The Department for Work and Pensions will carry out a study of how to resolve the difficulties faced by charities in multi-employer pension schemes, according to the pensions minister, Steve Webb.
The study was one of a series of announcements made by Webb after a detailed examination of pensions regulations was carried out as part of the government’s Red Tape Challenge programme.
In a statement, Webb said the government would carry out "further work to consider how the current processes relating to employer debt that cause difficulties for charities and others participating in multi-employer schemes could be improved".
Webb also announced the introduction of a duty for the Pensions Regulator to "support scheme funding arrangements that are compatible with sustainable growth for the sponsoring employer". The change means that more emphasis will be placed on the needs of employers, compared with scheme members.
The Charity Finance Group estimates that several thousand charities have employees in multi-employer defined-benefit schemes.

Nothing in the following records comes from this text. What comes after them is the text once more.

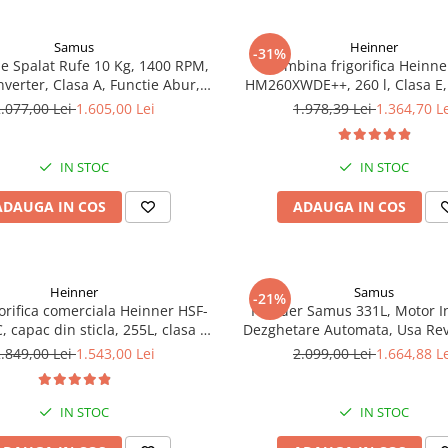
Samus
Heinner
-31%
e Spalat Rufe 10 Kg, 1400 RPM,
Combina frigorifica Heinne
nverter, Clasa A, Functie Abur,
HM260XWDE++, 260 l, Clasa E,
isplay LED, 16 Programe
apa, Control electronic, Ilumi
.077,00 Lei
1.605,00 Lei
1.978,39 Lei
1.364,70 L
Usi reversibile, H 180 cm, A
IN STOC
IN STOC
ADAUGA IN COS
ADAUGA IN COS
Heinner
Samus
-21%
gorifica comerciala Heinner HSF-
Frigider Samus 331L, Motor I
capac din sticla, 255L, clasa C,
Dezghetare Automata, Usa Rev
functionare convertibila
Alb
.849,00 Lei
1.543,00 Lei
2.099,00 Lei
1.664,88 L
gider/congelator), 1 cos, alb
IN STOC
IN STOC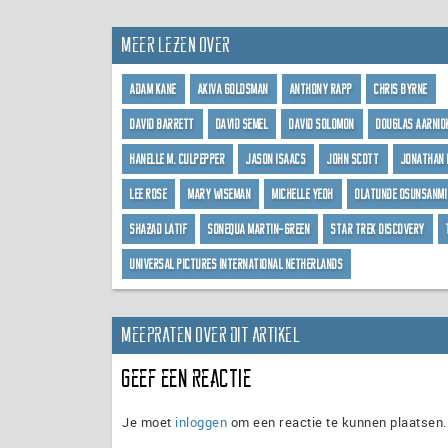
Meer lezen over
Adam Kane
Akiva Goldsman
Anthony Rapp
Chris Byrne
David Barrett
David Semel
David Solomon
Douglas Aarnio
Hanelle M. Culpepper
Jason Isaacs
John Scott
Jonathan 
Lee Rose
Mary Wiseman
Michelle Yeoh
Olatunde Osunsanmi
Shazad Latif
Sonequa Martin-Green
Star Trek Discovery
Universal Pictures International Netherlands
Meepraten over dit artikel
Geef een reactie
Je moet
inloggen
om een reactie te kunnen plaatsen.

Jane Tully, head of policy at the CFG, said the news was a major step forward for charities, many of whom faced serious financial problems as a result of their pension liabilities. "We’re pleased they’ve recognised the seriousness of the issue for those charities that are affected by this," she said.
"We’ve had positive engagements with the Office for Civil Society and the Department for Work and Pensions. While we recognise there’s no silver bullet for this issue, we hope that we can achieve a positive outcome for charities."
Defined-benefit schemes offer a guaranteed payment to retired members. Most are in deficit because rising life expectancy means costs have risen, while underperformance in the stock market means the scheme’s assets have not grown as fast as expected.
Many charities have employees in local government, NHS or Department for Education schemes after taking on public sector employees as part of a contract. Others are part of schemes run by the specialist third sector provider the Pensions Trust or are independent local organisations the have joined the pension schemes of national charities.
Many charities in multi-employer schemes cannot afford to make the level of contributions required for each employee in the scheme – often more than 20 per cent of their salary.
But leaving a multi-employer scheme is extremely difficult because it requires a charity to make up all of its deficit in one go. In addition, when a charity’s debt is calculated for withdrawal purposes, it is usually considerably larger than the shortfall it must meet if it continues in the scheme.
The situation is made worse because many schemes are "last-man-standing" schemes – if an organisation shuts down, any debt it cannot pay is taken on by the other members.